UNITED NATIONS — On the face of it, a commitment by all United Nations member states to reach an understanding on how the world body should intervene to stop genocide, war crimes, crimes against humanity and ethnic cleansing would not seem like a major stretch.
But the debate scheduled in the General Assembly for Thursday over the concept, known as “the responsibility to protect,” is producing rancor before it even begins. So much, in fact, that instead of figuring out how to enforce the doctrine, the General Assembly could end up debating the policy’s validity all over again, even though about 150 world leaders already endorsed it in 2005.
Ban Ki-moon, the secretary general, tried to set the tone with a speech on Tuesday. Citing his visits to the memorials for 800,000 dead in Rwanda, Mr. Ban said the United Nations had the unique ability to save lives by intervening to stop mass civilian deaths.
“It is high time to turn the promise of the responsibility to protect into practice,” Mr. Ban said, warning against those seeking to reopen the entire debate. “Resist those who try to change the subject or turn our common effort to curb the worst atrocities in human history into a struggle over ideology, geography or economics,” Mr. Ban added. “What do they offer to the victims of mass violence? Rancor instead of substance, rhetoric instead of policy, despair instead of hope.”
Mr. Ban may not have singled anyone out, but it seemed a not-so-subtle reference to the Rev. Miguel D’Escoto Brockmann, the Nicaraguan president of the General Assembly and a Catholic priest, who issued a position paper last week that created an uproar.

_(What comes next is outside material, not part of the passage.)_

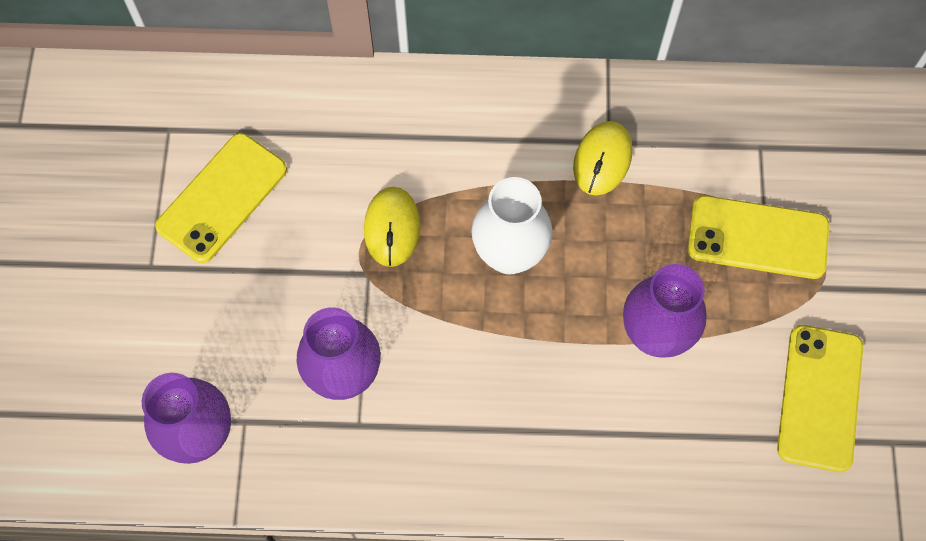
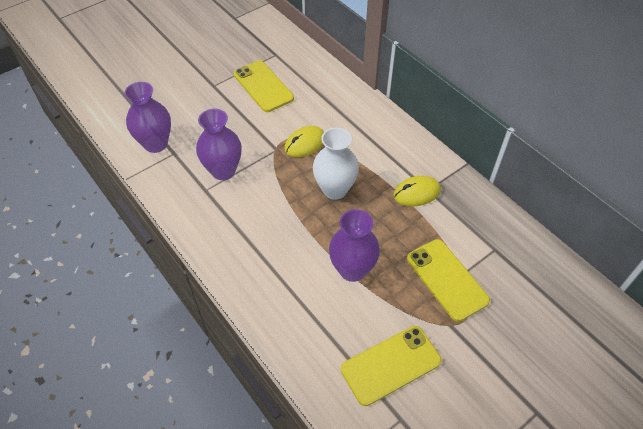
camera: 50 degrees right, 15 degrees down
(222, 198) = (263, 86): yellow phone -> yellow phone turned 60 degrees clockwise

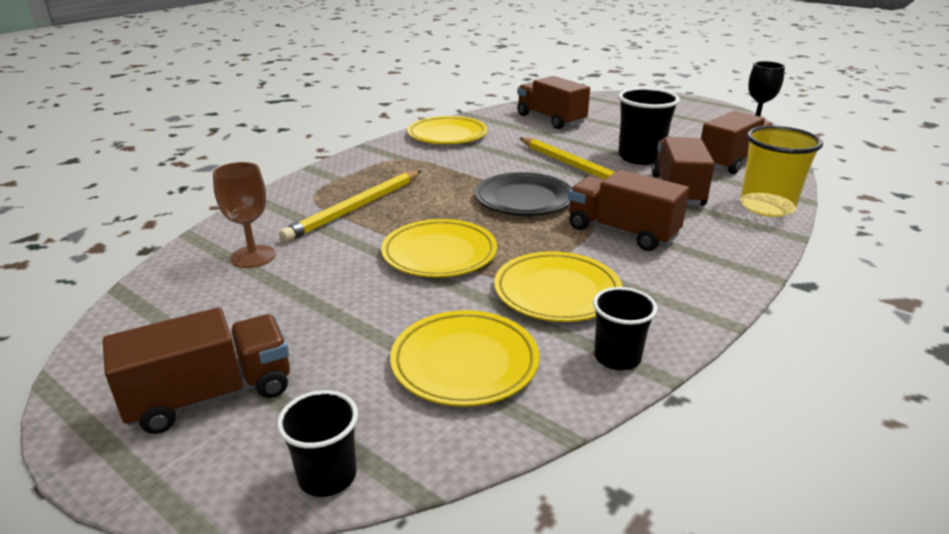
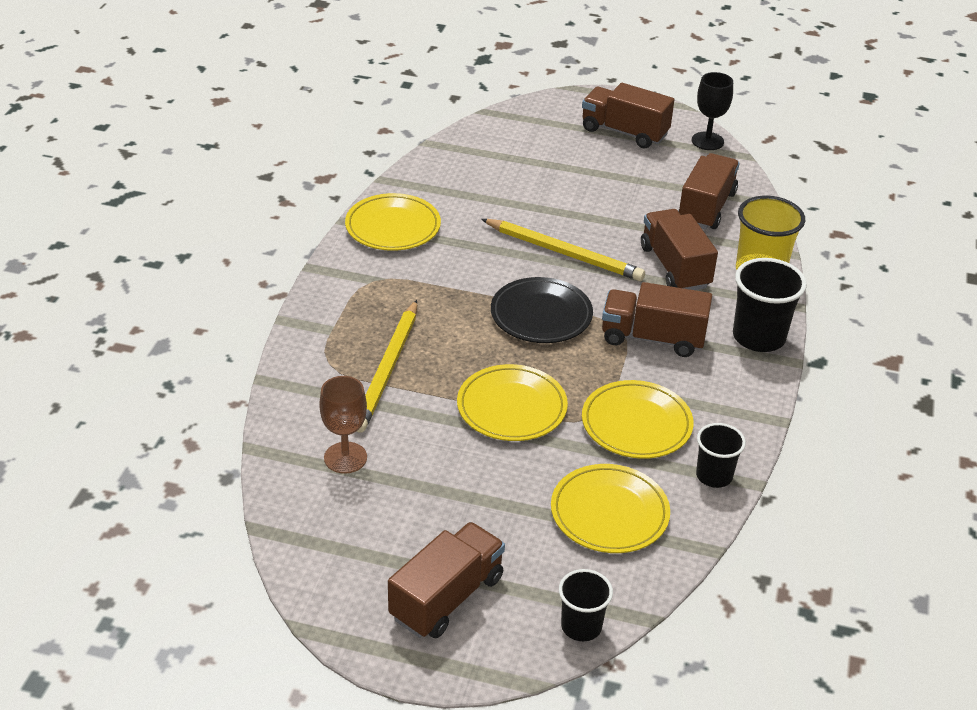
camera: 25 degrees left, 10 degrees up
(550, 119) = (489, 172): brown truck -> brown truck (624, 132)
(640, 157) = (617, 221): black cup -> black cup (758, 337)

His “Concept Note” suggested that responsibility to protect was redecorated colonialism, and that the true means to eliminate genocide and similar scourges included world financial reform, Security Council reform and drawing a lesson from Jesus.
“Jesus’ emphasis on redistribution of wealth to the poor and on nonviolence reinforces the right perspective on responsibility to protect,” his note said.
Father D’Escoto scheduled a panel discussion before the General Assembly debate featuring speakers like Noam Chomsky, the American academic whose critique of “humanitarian imperialism” discussed the doctrine. Much of the opposition to the doctrine on Thursday is expected to come from traditional opponents of American foreign policy like Cuba, Venezuela and Iran.
While Father D’Escoto has supporters, many delegations reacted with the usual combination of outrage and derision that Father D’Escoto, a former Sandinista foreign minister, has a habit of provoking. The ambassador of one Latin American state said it was shocking that a priest was putting ideological and political visions ahead of human suffering. Peter Maurer, the Swiss ambassador, put it more bluntly, saying, “A priest should know that certain things are better kept to your heart.”
Father D’Escoto’s spokesman, Enrique Yeves, said the president was being unfairly criticized. “The only thing he is doing is calling for a debate on this issue, which is very pertinent,” Mr. Yeves said.
Even without the General Assembly president, the topic — shortened in United Nations-speak to “R2P” — was a hard-fought one. Many developing countries harbor suspicions that the doctrine is merely a Trojan horse for foreign meddling in their domestic affairs. Attempts to slap the label on various crises only deepened those suspicions. As prime minister of Britain, Tony Blair briefly used it as retroactive justification for invading Iraq. France tried to deploy it as the prescription for forcibly delivering aid to Cyclone Nargis victims in Myanmar in 2008. Russia cited it as its tanks rolled into South Ossetia last summer.
Edward C. Luck, whom Mr. Ban appointed his special adviser on the topic but the General Assembly refused to pay, wrote a report this year that divided the concept into three pillars: that all states must protect their populations from atrocities; that the United Nations and other institutions can help countries failing in this duty; and that the international community must react in a series of steps when a large number of civilians are at risk, with military intervention the final response. The fight swirls around that last point, when military intervention might be justified and whether that can be codified into law. “The problem with all of this is the one-dimensional perception that R2P is only about military coercion,” said Gareth Evans, a former Australian foreign minister.
Delegates from African organizations have come to argue that R2P is not just a Western tool. Other proponents hope the debate will inch the discussion toward practical steps on how R2P can be made operational. But some worry that the more it is debated, the less consensus will emerge.
The Bush administration disliked the doctrine on the ground that it might tie American hands in foreign policy decisions, but President Obama basically supports it.
Susan Rice, the American ambassador to the United Nations, often speaks about how the failure to intercede in Rwanda while she was a top Clinton administration official in Africa is a low point in American foreign policy and her personal career. In a speech last month in Vienna, Ms. Rice acknowledged that the doctrine had been abused in conflicts like Iraq, but argued for the responsibility “to respond to the worst outrages.”
“We know there will be more perpetrators,” she said. “We know there will be more victims. But we must work to ensure that there will also be more justice and fewer and fewer bystanders.”